Film Review: Avengers: Age of UltronFan The Fire Recommends

Posted in Film, Recommended, Reviews
By Martin Roberts on 22 Apr 2015

With Joss Whedon’s Avengers: Age of Ultron, cinema’s most exclusive blockbuster club has its latest entry, and it’s the biggest yet. The Marvel Cinematic Universe has ballooned to the point where this film essentially has 10 prequels. Luckily, Age of Ultron is a thoroughly enjoyable romp, even if franchise newcomers may be left slightly baffled.

For a film which reportedly cost a quarter of a billion dollars to produce, you’d expect Age of Ultron to be spectacular, and it is. Whedon opens with the Avengers (Captain America, Iron Man, Thor, Black Widow, Hulk, Hawkeye – do we even need to go over the members now?) attacking a stronghold in a snowy forest, and almost immediately gives us a nod to ‘that’ tracking shot from Avengers Assemble. It’s a thrill ride from the off, immediately putting us back in familiar territory.

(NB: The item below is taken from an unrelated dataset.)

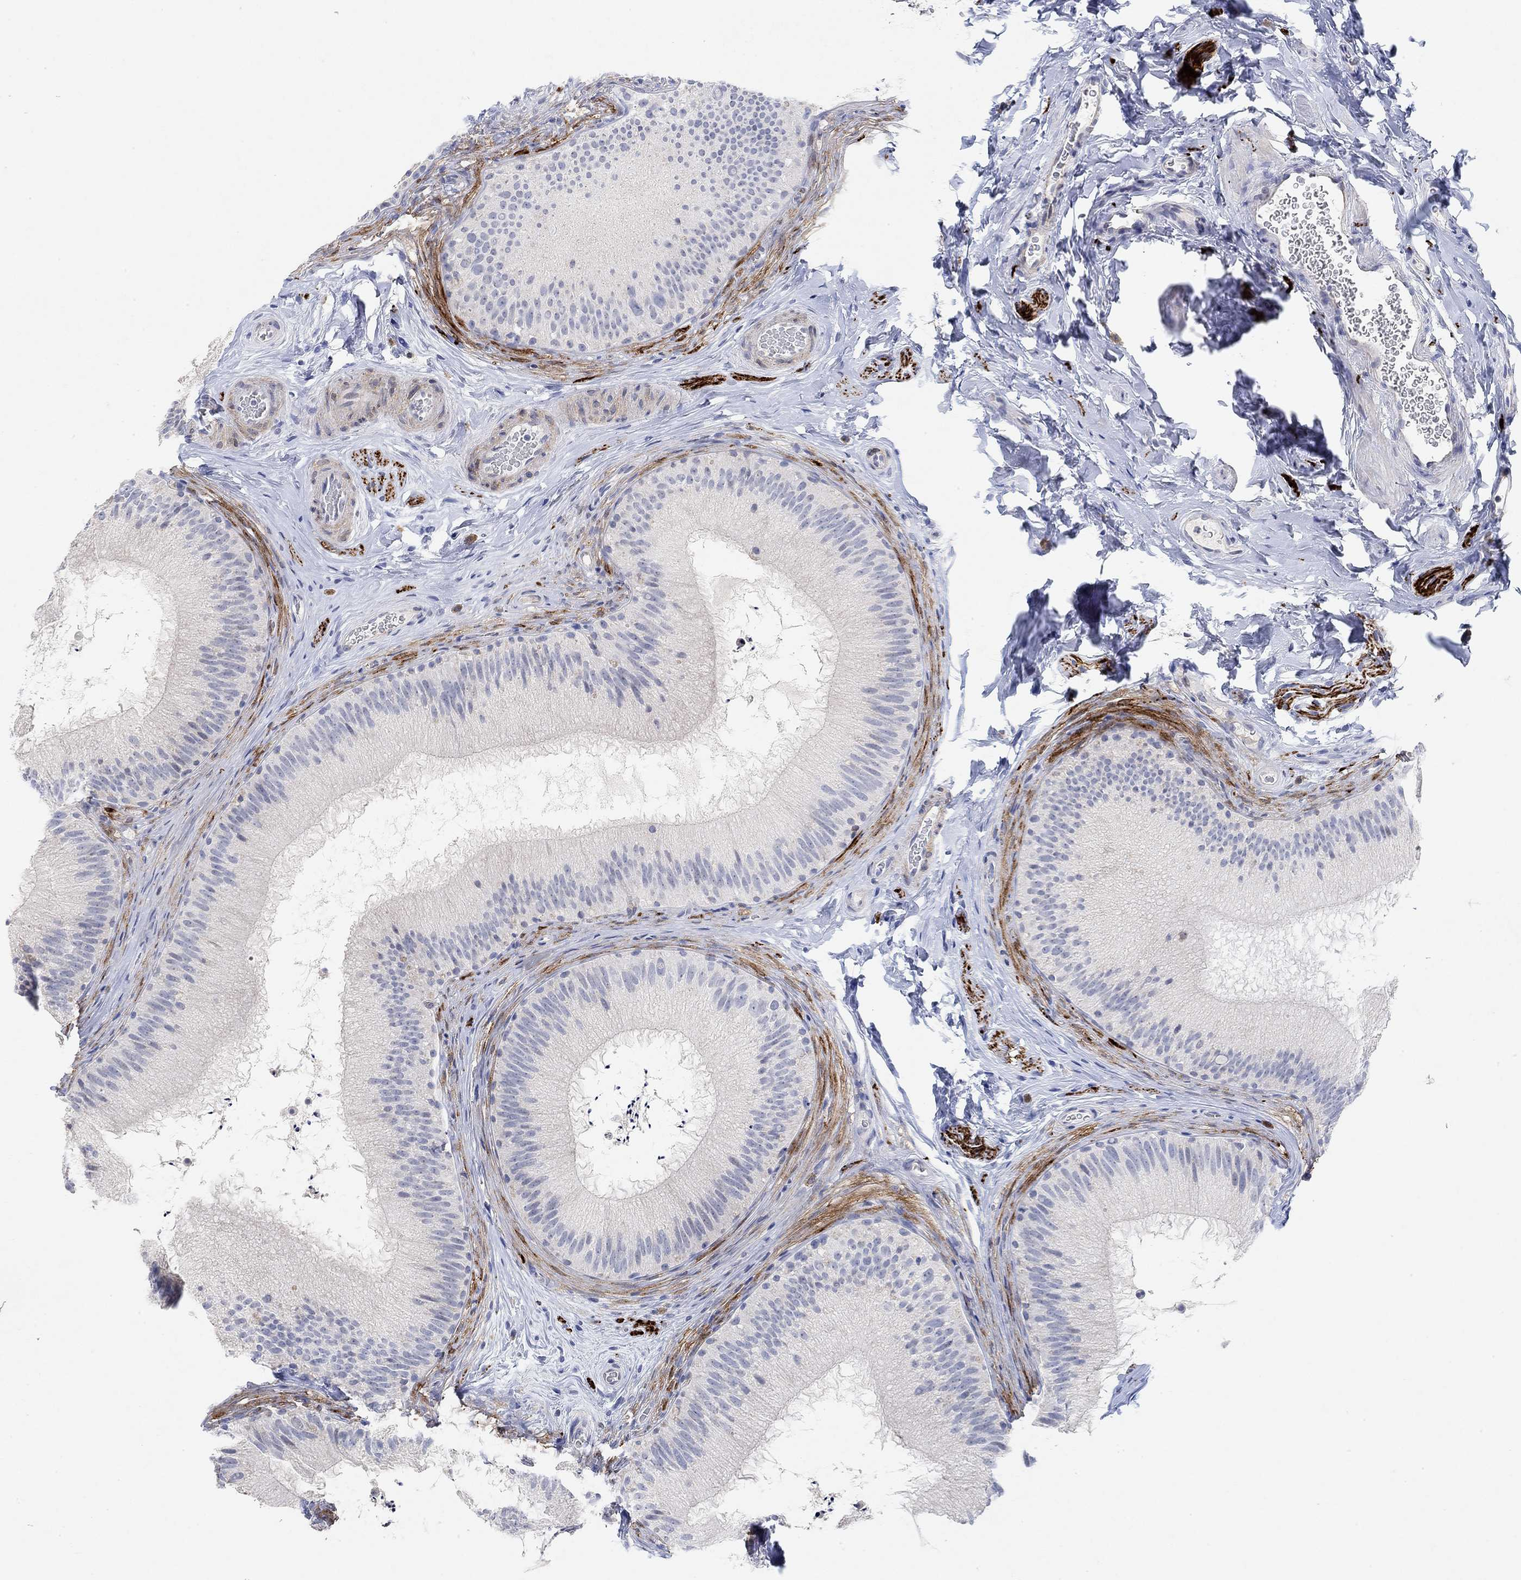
{"staining": {"intensity": "negative", "quantity": "none", "location": "none"}, "tissue": "epididymis", "cell_type": "Glandular cells", "image_type": "normal", "snomed": [{"axis": "morphology", "description": "Normal tissue, NOS"}, {"axis": "topography", "description": "Epididymis"}], "caption": "Immunohistochemistry (IHC) photomicrograph of benign human epididymis stained for a protein (brown), which demonstrates no staining in glandular cells.", "gene": "VAT1L", "patient": {"sex": "male", "age": 32}}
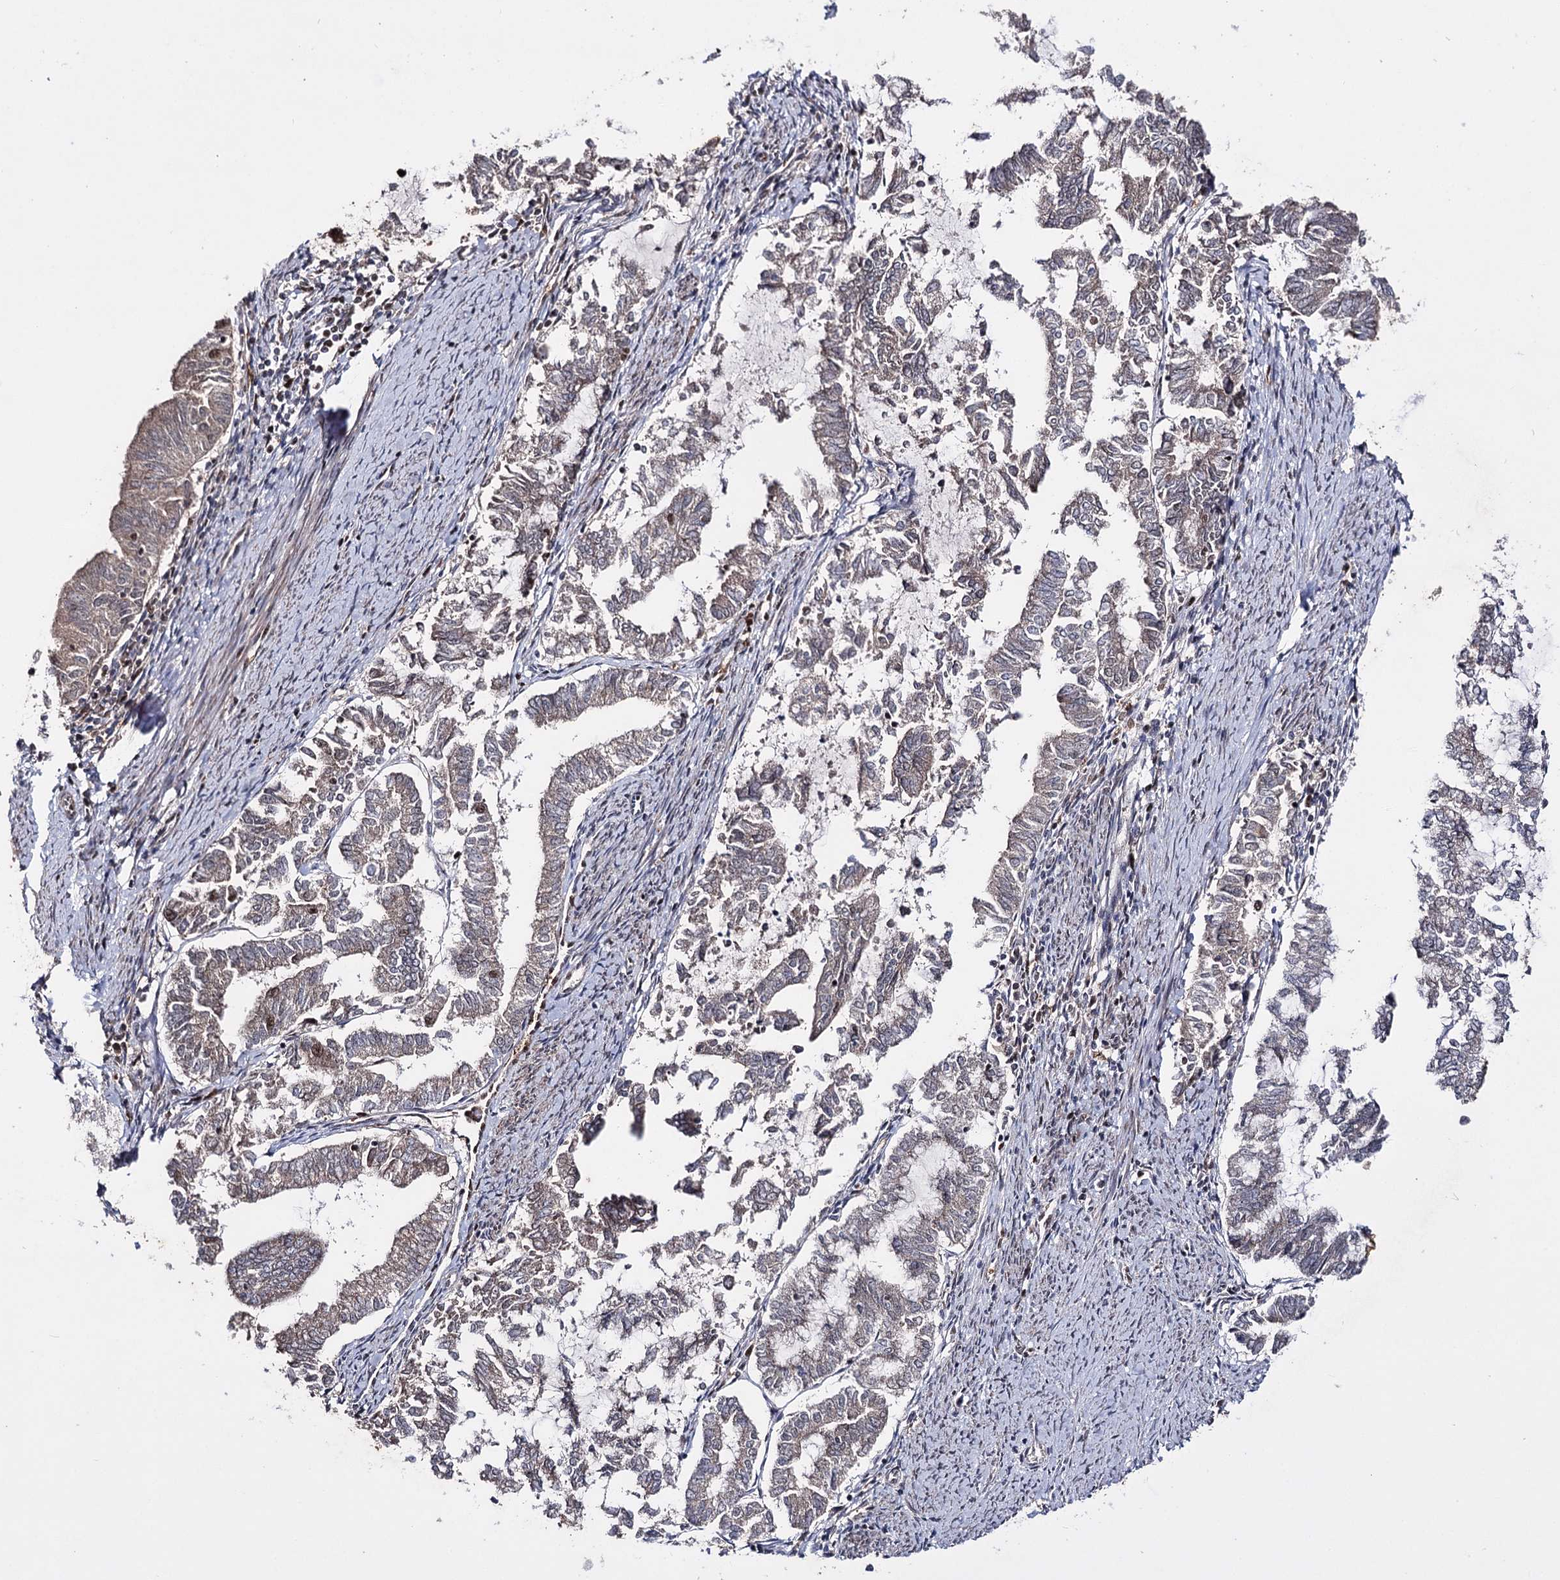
{"staining": {"intensity": "moderate", "quantity": "<25%", "location": "nuclear"}, "tissue": "endometrial cancer", "cell_type": "Tumor cells", "image_type": "cancer", "snomed": [{"axis": "morphology", "description": "Adenocarcinoma, NOS"}, {"axis": "topography", "description": "Endometrium"}], "caption": "Protein analysis of endometrial cancer (adenocarcinoma) tissue exhibits moderate nuclear staining in approximately <25% of tumor cells.", "gene": "PRPF40A", "patient": {"sex": "female", "age": 79}}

The Avengers recover Loki’s staff from the stronghold, and Tony Stark (Robert Downey Jr) and Bruce Banner (Mark Ruffalo) set about using its alien powers to supercharge an AI programme Stark has been working on – Ultron. Unfortunately, things go spectacularly wrong, and they end up inadvertently creating a machine (voiced by James Spader as an insane twist on Stark’s own persona) hell-bent on wiping humanity from the face of the planet.

There’s a great deal of plot in the film, but Whedon again demonstrates his knack for being able to hold story strands together, all while serving up the explosions that blockbusters now demand, but also, more crucially, the character moments and comic flourishes that made Avengers Assemble such good company. The amount of plates Whedon has to keep spinning inevitably means the film peaks and troughs in places, but in general he has such a tight grip on proceedings that the film rarely flags.

Ultimately, a massive ensemble piece like this will succeed or fail based on the strength of the cast and the script – action alone won’t do the job – and Marvel’s films benefit from having been extremely well cast in the early stages. There are a tremendous amount of charismatic actors in this series, and seeing them all together just works. That cast, combined with Whedon’s ability to flesh all the characters out in minimal time (while simultaneously giving them interesting things to do), is the series’ great strength.

Considering that Whedon has to introduce Ultron, as well as his super-powered allies Scarlet Witch and Quicksilver (Elizabeth Olsen and Aaron Taylor-Johnson, respectively), while at the same time giving all his heroes screen time, the film hangs together well. Ultron is a fun bad guy, although the film’s need to get him established early does diminish his impact a little. What works is the fact that his presence, as a direct result of Stark’s meddling, creates a reason for the team to in-fight again. Even better is Scarlet Witch’s ability to force our heroes into debilitating visions, designed to leave them emotionally vulnerable. These scenes really work, and allow Whedon to add some more unexpected flavours to the mix, as well as offering glimpses of character development. In Thor’s case, his dream leads to an odd little scene involving Stellan Skarsgard, which comes across as a confusing and slightly lazy way of unravelling the plot strand to come in the two-part conclusion to this series in a few years’ time. Thankfully, it’s a small point.

Amidst all of this, there are some over-extended action sequences, and occasionally the abundance of plot bogs things down a little. To give the film some credit, though, it does at least do some new things with its heroes, and tries to conjure up some more diverse action set pieces, which the series needed. It also feels like things have moved on by the end – another bonus.

Whedon even squeezes in cameos for series veterans, and his brand of humour runs through the film, even when the stakes are high. It’s to his great credit that the film, for all its grandeur and ever-expanding cast of characters,  feels like a Joss Whedon film. In other words, it has a character of its own, and after 11 films in the Marvel Cinematic Universe, that’s something to enjoy and appreciate.